» **Information shown**:
━━━━━━━━━━━━━━━━━━━━

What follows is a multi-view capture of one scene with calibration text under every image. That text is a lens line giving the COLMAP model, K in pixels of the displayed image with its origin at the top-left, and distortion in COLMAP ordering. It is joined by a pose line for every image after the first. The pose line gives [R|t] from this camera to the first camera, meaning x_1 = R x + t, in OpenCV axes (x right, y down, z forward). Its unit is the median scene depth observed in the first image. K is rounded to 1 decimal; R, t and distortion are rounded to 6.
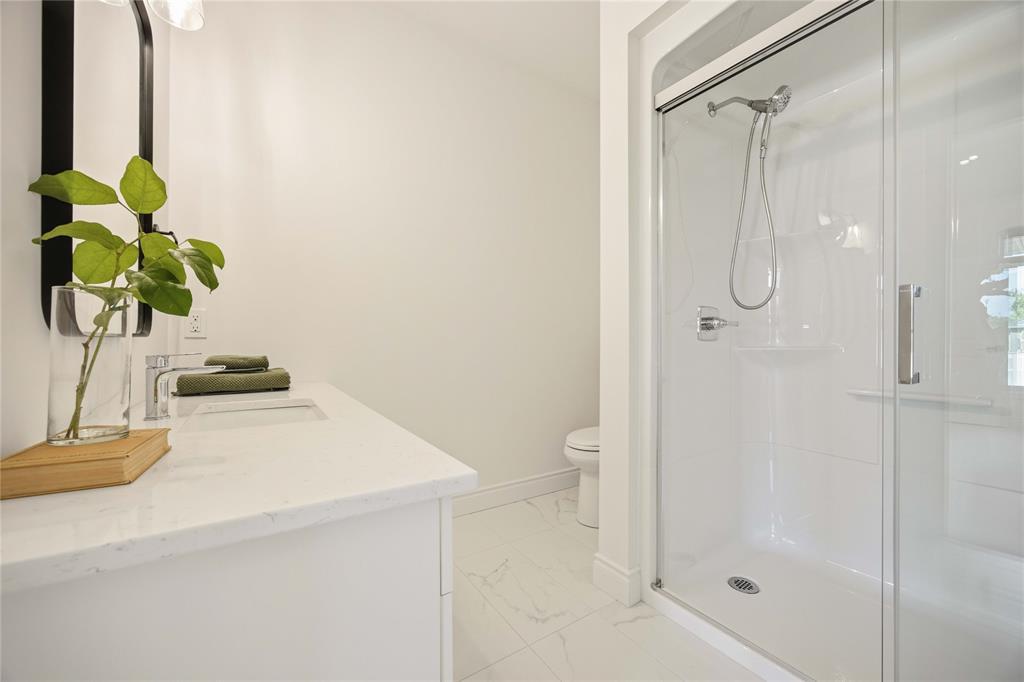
lens RADIAL K [[392.5, 0, 512.0], [0, 392.5, 341.0], [0, 0, 1]] dist [0.007975, 0.000106]
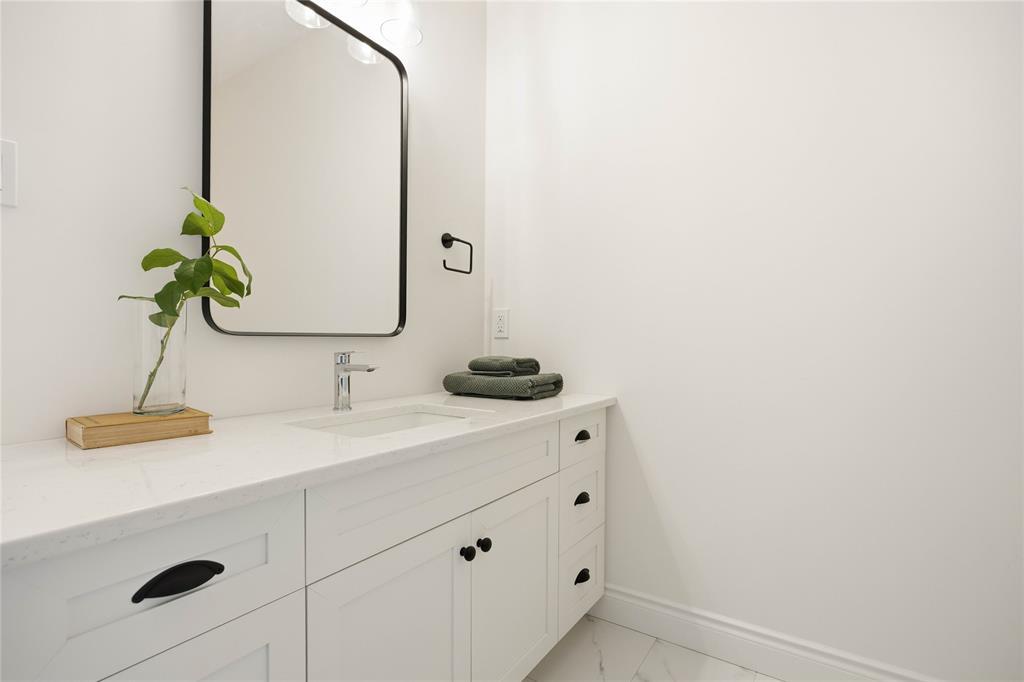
lens RADIAL K [[486.8, 0, 512.0], [0, 486.8, 341.0], [0, 0, 1]] dist [-0.039785, -0.000139]
pose [[0.417834, -0.005445, -0.908507, 0.314561], [-0.000428, 0.999981, -0.006190, 0.006945], [0.908523, 0.002975, 0.417823, 0.519197]]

━━━━━━━━━━━━━━━━━━━━

» **Task goal**:
With the pictures removed, return the full listing exactly as given.

» **Worked solution**:
What follows is a multi-view capture of one scene with calibration text under every image. That text is a lens line giving the COLMAP model, K in pixels of the displayed image with its origin at the top-left, and distortion in COLMAP ordering. It is joined by a pose line for every image after the first. The pose line gives [R|t] from this camera to the first camera, meaning x_1 = R x + t, in OpenCV axes (x right, y down, z forward). Its unit is the median scene depth observed in the first image. K is rounded to 1 decimal; R, t and distortion are rounded to 6.
lens RADIAL K [[392.5, 0, 512.0], [0, 392.5, 341.0], [0, 0, 1]] dist [0.007975, 0.000106]
lens RADIAL K [[486.8, 0, 512.0], [0, 486.8, 341.0], [0, 0, 1]] dist [-0.039785, -0.000139]
pose [[0.417834, -0.005445, -0.908507, 0.314561], [-0.000428, 0.999981, -0.006190, 0.006945], [0.908523, 0.002975, 0.417823, 0.519197]]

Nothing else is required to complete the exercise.